Casi todos reconocemos manifestaciones como las siguientes: una certeza profunda e inexplicable; una solución repentina para un problema persistente; una oportuna idea, inesperada y valiosa; una apuesta decidida por determinada dirección en que aplicar nuestro esfuerzo; un peculiar sentimiento de confianza (o desconfianza) hacia una persona, un asunto, un proyecto o una información; una sensación, mental o visceral, de advertencia sobre riesgos o peligros; una interesante abstracción o conexión, surgida súbitamente del estudio de una documentación… El lector distingue sin duda lo cognitivo de lo emocional, y quizá donde haya más dificultad sea en la identificación de la intuición genuina dentro de la intrincada selva de inquietudes, temores, conjeturas, etc., que concurren en nuestra mente.
La intuición cognitiva llevó, por ejemplo, a Friedrich August Kekulé von Stradonitz (1829-1896), químico alemán, a descubrir, en forma de revelación onírica, la estructura en anillo de la molécula del benceno. En realidad tuvo más sueños reveladores, y no sorprende que defendiera públicamente el valor de la intuición. Podemos recordarlo brevemente.
Un atardecer de 1865, frente al fuego de la chimenea en su estudio de Gante, casi a oscuras, dando vueltas en la cabeza al problema planteado, nuestro investigador se quedó adormilado.
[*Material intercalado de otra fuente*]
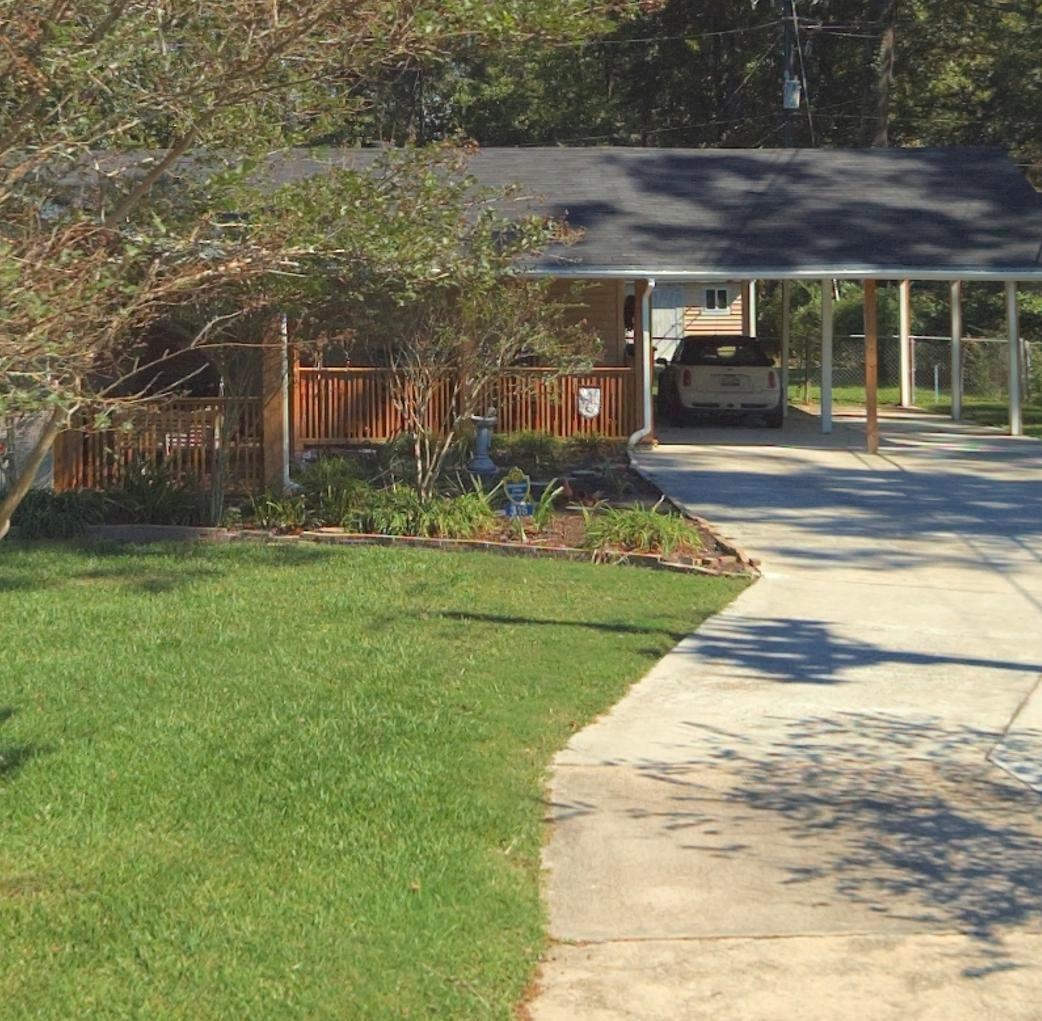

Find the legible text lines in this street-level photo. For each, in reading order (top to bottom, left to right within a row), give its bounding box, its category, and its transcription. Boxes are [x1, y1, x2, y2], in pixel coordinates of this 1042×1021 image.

[508, 504, 530, 516] StreetNumber: 315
Pronto tuvo una visión; en ella reconoció un conjunto de átomos juguetones (escena que ya había contemplado en un sueño anterior) que acababan dando forma a una especie de gusano o serpiente que se mordía la cola: algo así como el uróboros, icono alquímico.
Despertó inmediatamente, y dedicó las horas siguientes a disponer los átomos en anillo, hasta que llegó a la conocida arquitectura hexagonal del C6H6. Aproximadamente así nos describió la experiencia este químico, que por cierto también había estudiado Arquitectura.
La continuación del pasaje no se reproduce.